What was the one thing you wanted to make sure your kids knew?

Education was very important. Strive to see all your children graduate from high school. Years ago, my dad never got past the third grade. My mother didn't get past the eighth grade. The other thing is I wanted them to know peace and know they were special. Some kids feel like they're nothing. I wanted my children to know they were loved. The babies coming along know the same thing.

What's the most rewarding part of being a mom?

I've never really felt alone. I was asked why I never married again. God gave me everything I needed. I had my children. I didn't need another man. I had the Lord. I just feel so blessed. I haven't missed anything. Not to say I haven't had moments of pain and losing loved ones, but right now, I feel like I'm just so rich in everything in my life.

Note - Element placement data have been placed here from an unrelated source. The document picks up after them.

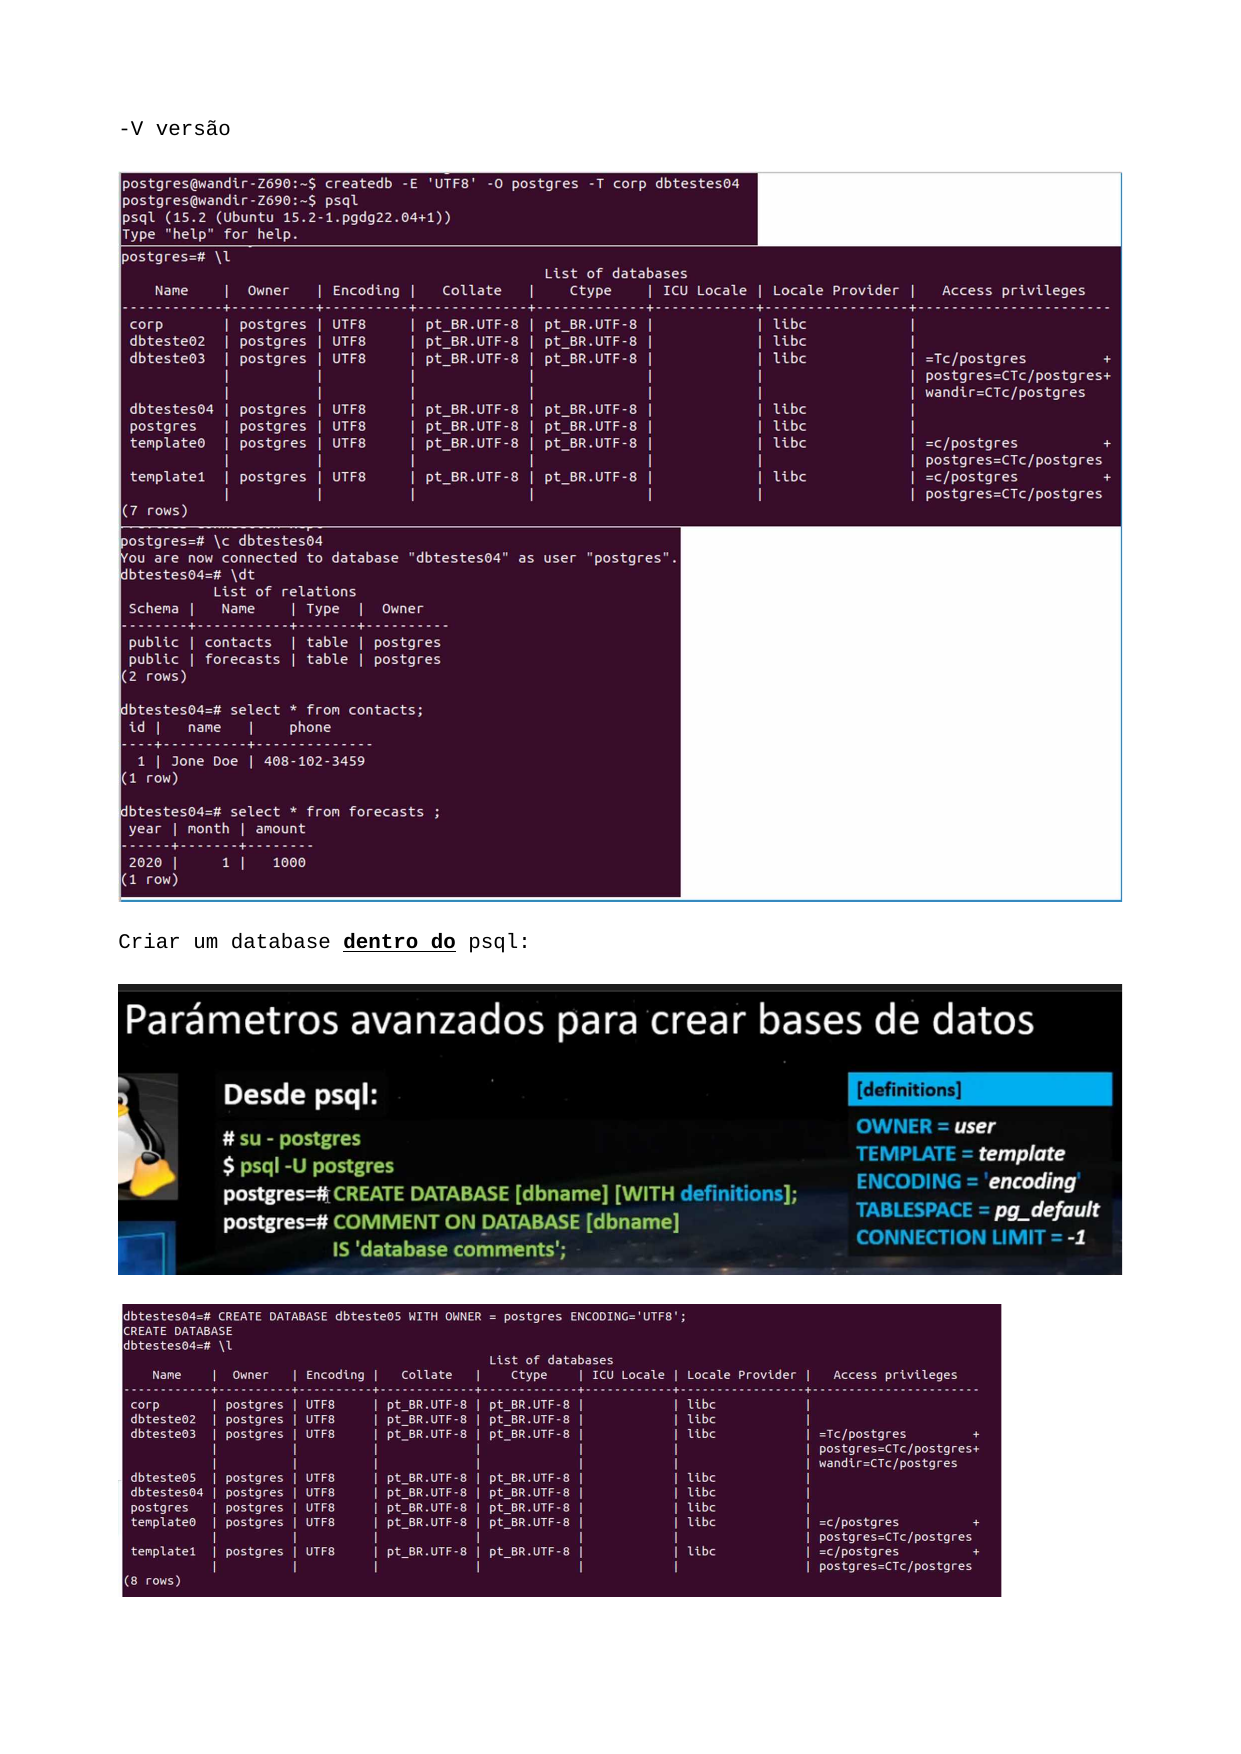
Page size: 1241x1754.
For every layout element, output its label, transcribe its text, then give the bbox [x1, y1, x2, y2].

picture [118, 984, 1123, 1275]
picture [118, 1304, 1002, 1597]
picture [118, 171, 1123, 902]
text -V versão [118, 118, 1122, 142]
text Criar um database dentro do psql: [118, 931, 1122, 955]
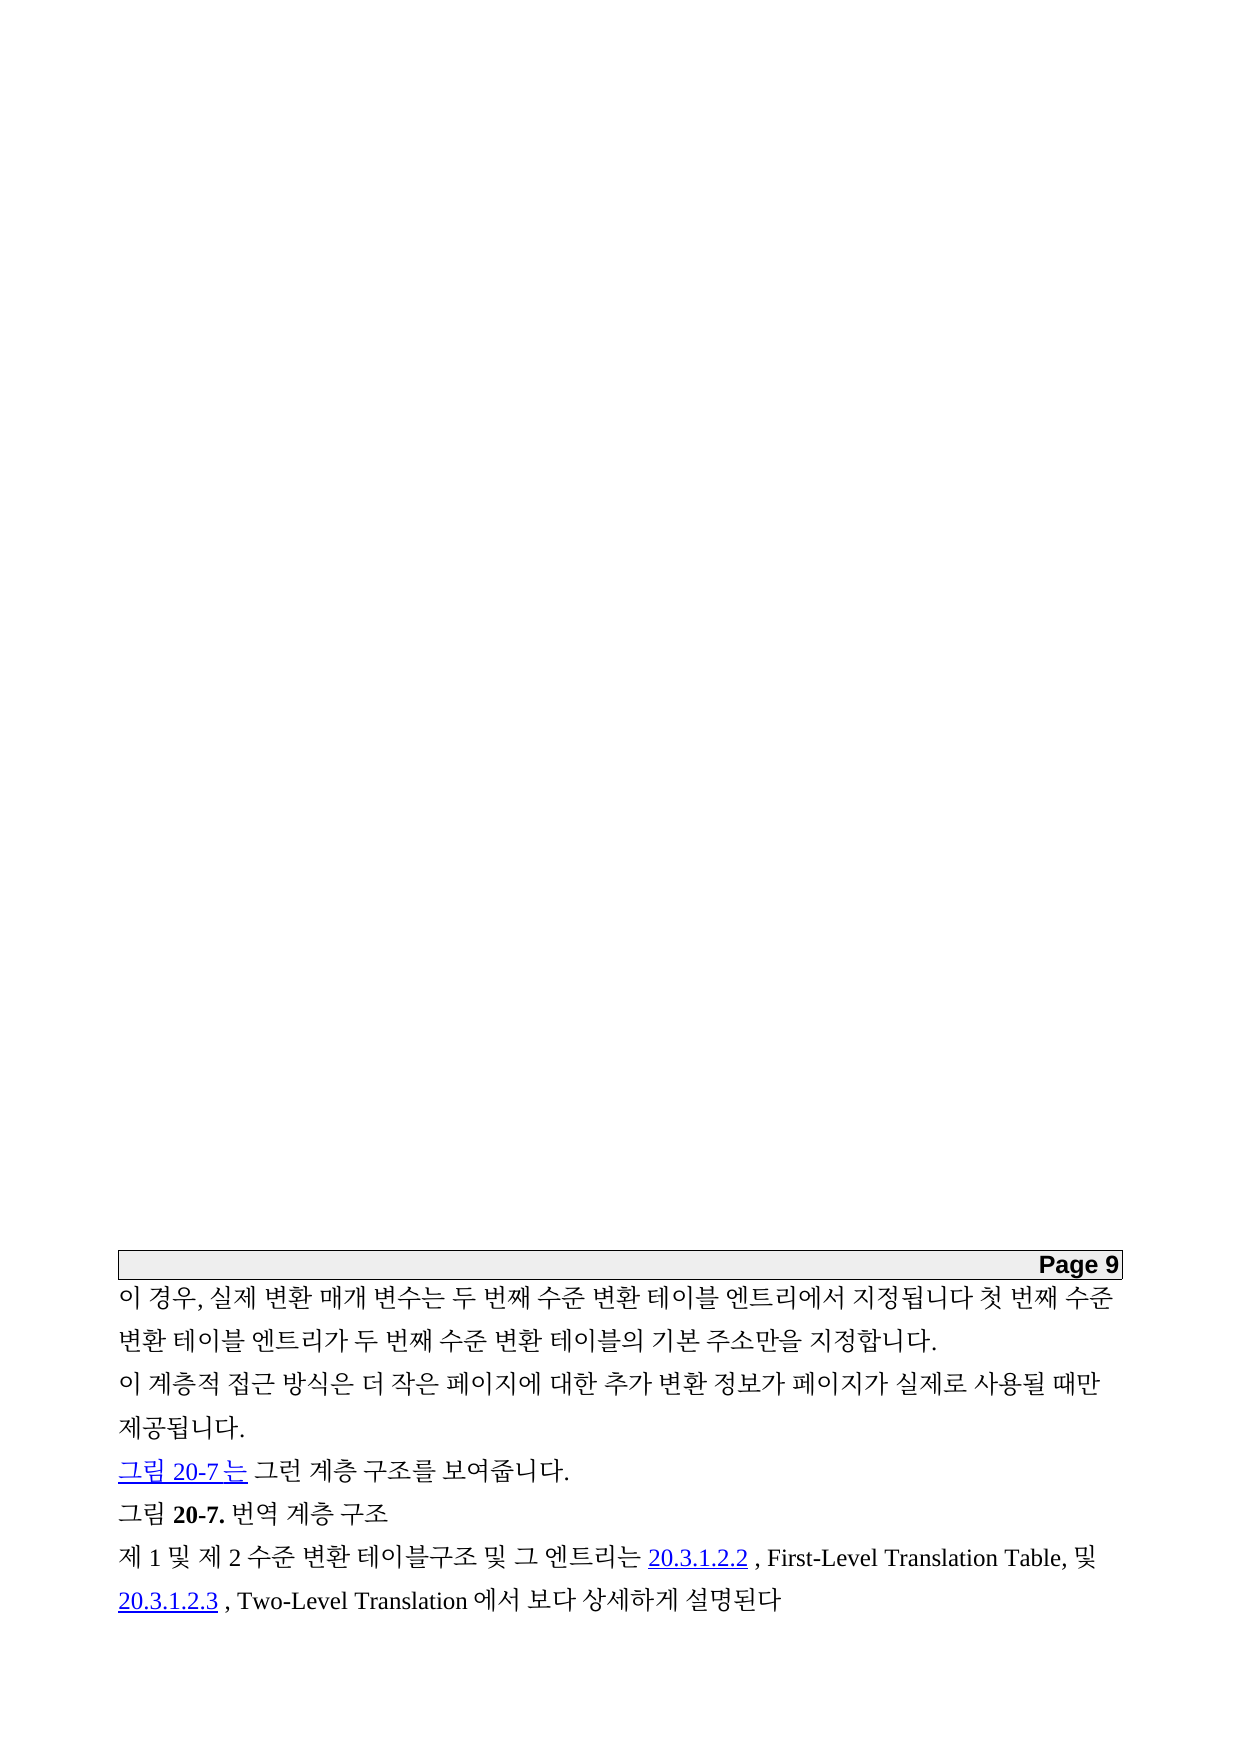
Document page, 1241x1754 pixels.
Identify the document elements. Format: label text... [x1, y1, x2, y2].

text 이 계층적 접근 방식은 더 작은 페이지에 대한 추가 변환 정보가 페이지가 실제로 사용될 때만 제공됩니다. [118, 1365, 1122, 1444]
text 그림 20-7. 번역 계층 구조 [118, 1494, 1122, 1530]
text 제 1 및 제 2 수준 변환 테이블구조 및 그 엔트리는 20.3.1.2.2 , First-Level Translation Table, 및 20.3.1.2.3 , Two-Level Translation에서 보다 상세하게 설명된다 [118, 1538, 1122, 1617]
table_header Page 9 [119, 1251, 1122, 1279]
text 그림 20-7는 그런 계층 구조를 보여줍니다. [118, 1451, 1122, 1487]
text 이 경우, 실제 변환 매개 변수는 두 번째 수준 변환 테이블 엔트리에서 지정됩니다 첫 번째 수준 변환 테이블 엔트리가 두 번째 수준 변환 테이블의 기본 주소만을 지정합니다. [118, 1280, 1122, 1358]
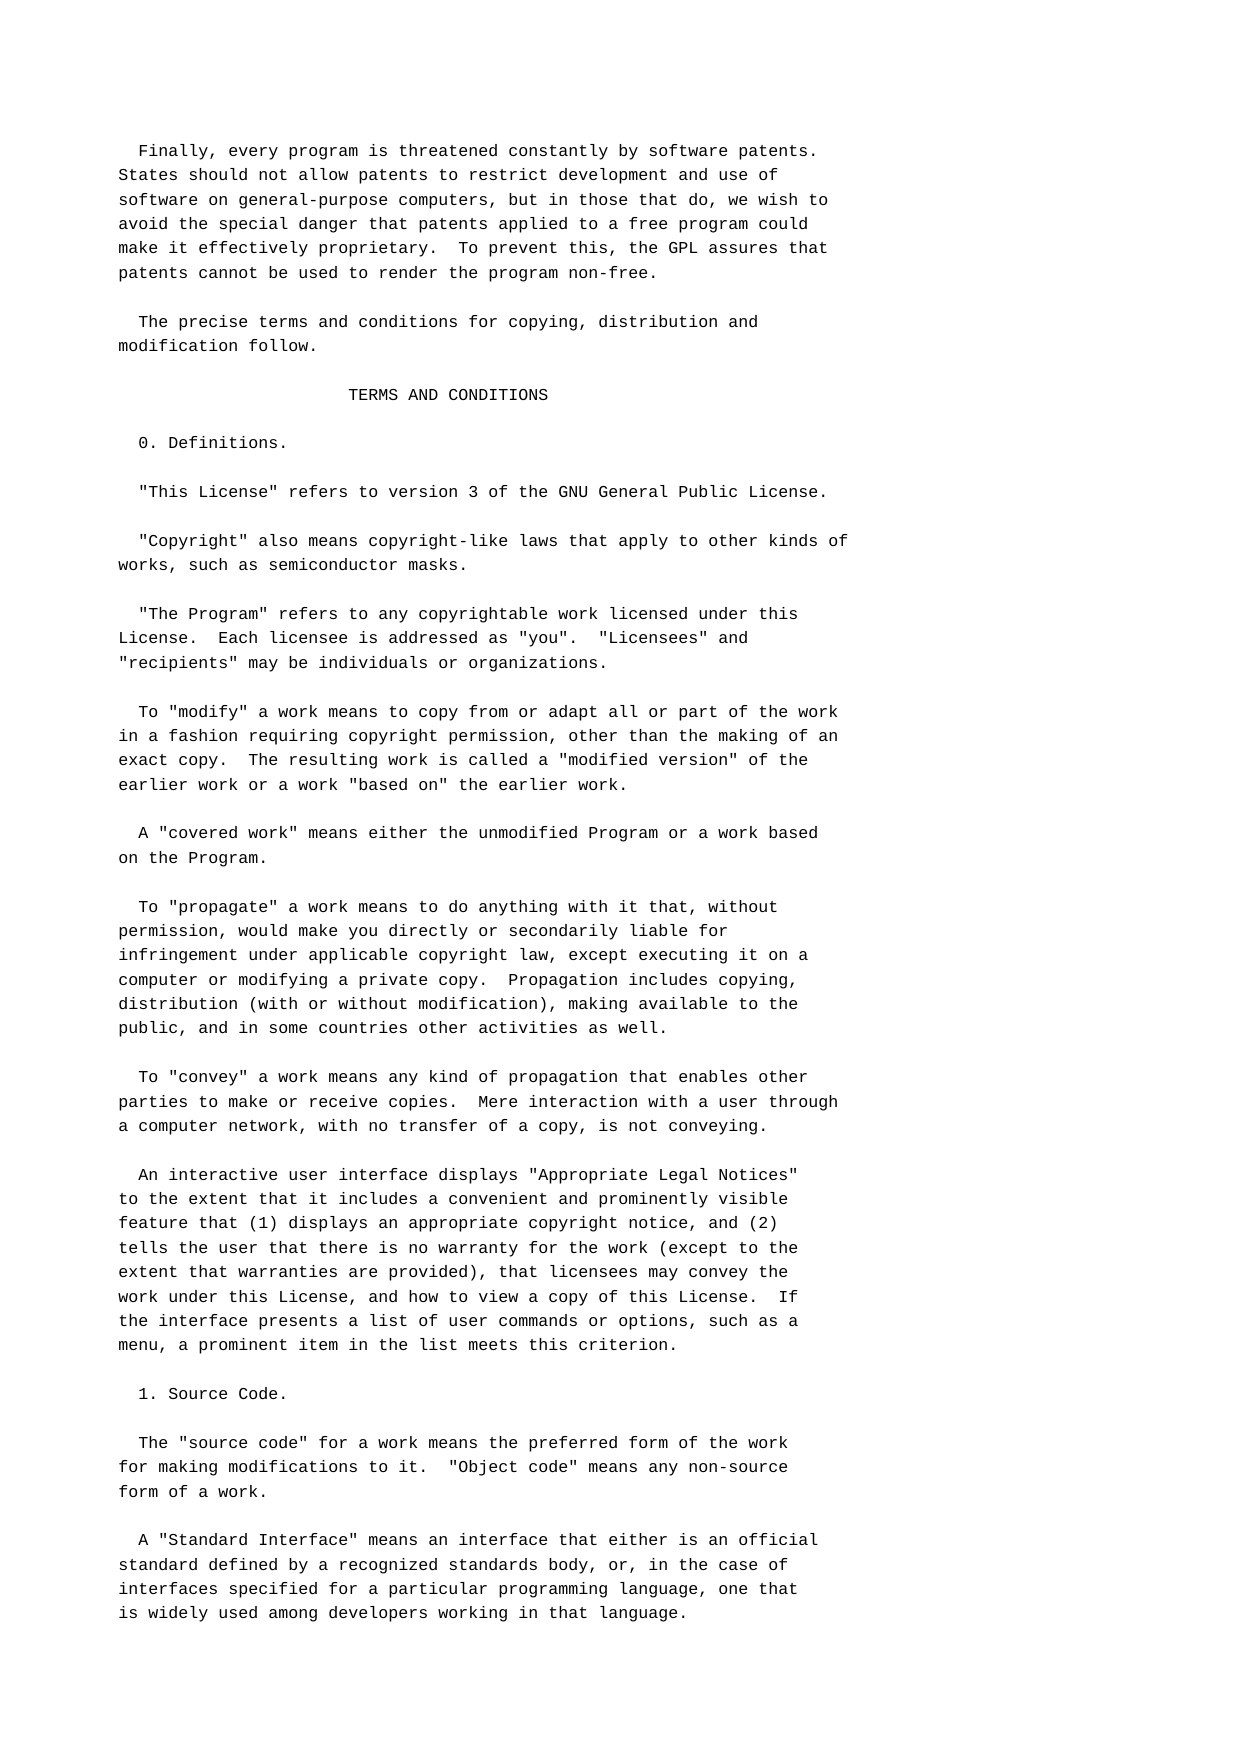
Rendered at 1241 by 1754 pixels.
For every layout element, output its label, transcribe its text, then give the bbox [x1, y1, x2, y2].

text works, such as semiconductor masks. [118, 557, 1122, 576]
text modification follow. [118, 337, 1122, 356]
text "This License" refers to version 3 of the GNU General Public License. [118, 484, 1122, 503]
text An interactive user interface displays "Appropriate Legal Notices" [118, 1166, 1122, 1185]
text Finally, every program is threatened constantly by software patents. [118, 142, 1122, 161]
text is widely used among developers working in that language. [118, 1605, 1122, 1624]
text interfaces specified for a particular programming language, one that [118, 1581, 1122, 1599]
text extent that warranties are provided), that licensees may convey the [118, 1264, 1122, 1283]
text to the extent that it includes a convenient and prominently visible [118, 1191, 1122, 1209]
text A "covered work" means either the unmodified Program or a work based [118, 825, 1122, 844]
text software on general-purpose computers, but in those that do, we wish to [118, 191, 1122, 210]
text form of a work. [118, 1483, 1122, 1502]
text public, and in some countries other activities as well. [118, 1020, 1122, 1039]
text exact copy. The resulting work is called a "modified version" of the [118, 752, 1122, 771]
text To "propagate" a work means to do anything with it that, without [118, 898, 1122, 917]
text parties to make or receive copies. Mere interaction with a user through [118, 1093, 1122, 1112]
text To "convey" a work means any kind of propagation that enables other [118, 1069, 1122, 1088]
text the interface presents a list of user commands or options, such as a [118, 1312, 1122, 1331]
text 0. Definitions. [118, 435, 1122, 454]
text feature that (1) displays an appropriate copyright notice, and (2) [118, 1215, 1122, 1234]
text earlier work or a work "based on" the earlier work. [118, 776, 1122, 795]
text in a fashion requiring copyright permission, other than the making of an [118, 727, 1122, 746]
text patents cannot be used to render the program non-free. [118, 264, 1122, 283]
text States should not allow patents to restrict development and use of [118, 167, 1122, 186]
text 1. Source Code. [118, 1386, 1122, 1404]
text for making modifications to it. "Object code" means any non-source [118, 1459, 1122, 1478]
text tells the user that there is no warranty for the work (except to the [118, 1239, 1122, 1258]
text permission, would make you directly or secondarily liable for [118, 922, 1122, 941]
text infringement under applicable copyright law, except executing it on a [118, 947, 1122, 966]
text The precise terms and conditions for copying, distribution and [118, 313, 1122, 332]
text A "Standard Interface" means an interface that either is an official [118, 1532, 1122, 1551]
text "recipients" may be individuals or organizations. [118, 654, 1122, 673]
text distribution (with or without modification), making available to the [118, 996, 1122, 1014]
text To "modify" a work means to copy from or adapt all or part of the work [118, 703, 1122, 722]
text a computer network, with no transfer of a copy, is not conveying. [118, 1117, 1122, 1136]
text The "source code" for a work means the preferred form of the work [118, 1434, 1122, 1453]
text on the Program. [118, 849, 1122, 868]
text avoid the special danger that patents applied to a free program could [118, 216, 1122, 234]
text work under this License, and how to view a copy of this License. If [118, 1288, 1122, 1307]
text make it effectively proprietary. To prevent this, the GPL assures that [118, 240, 1122, 259]
text License. Each licensee is addressed as "you". "Licensees" and [118, 630, 1122, 649]
text TERMS AND CONDITIONS [118, 386, 1122, 405]
text "Copyright" also means copyright-like laws that apply to other kinds of [118, 532, 1122, 551]
text computer or modifying a private copy. Propagation includes copying, [118, 971, 1122, 990]
text "The Program" refers to any copyrightable work licensed under this [118, 606, 1122, 624]
text menu, a prominent item in the list meets this criterion. [118, 1337, 1122, 1356]
text standard defined by a recognized standards body, or, in the case of [118, 1556, 1122, 1575]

Knowing what you know now, would you liked to have done anything different raising your kids?

I've thought about that before, but I can't really say I would have done anything differently. I feel that in the end, even with some things that went on, I look at my children and I am just so thankful for them. I guess you can always do better, but at the time, they were the most important thing in my life. It was really never about me. When you have children, you owe it to them to be the best parent you can be. They didn't ask to come into this world. You brought them into this world. They're what my life has revolved around. I have no regrets at all.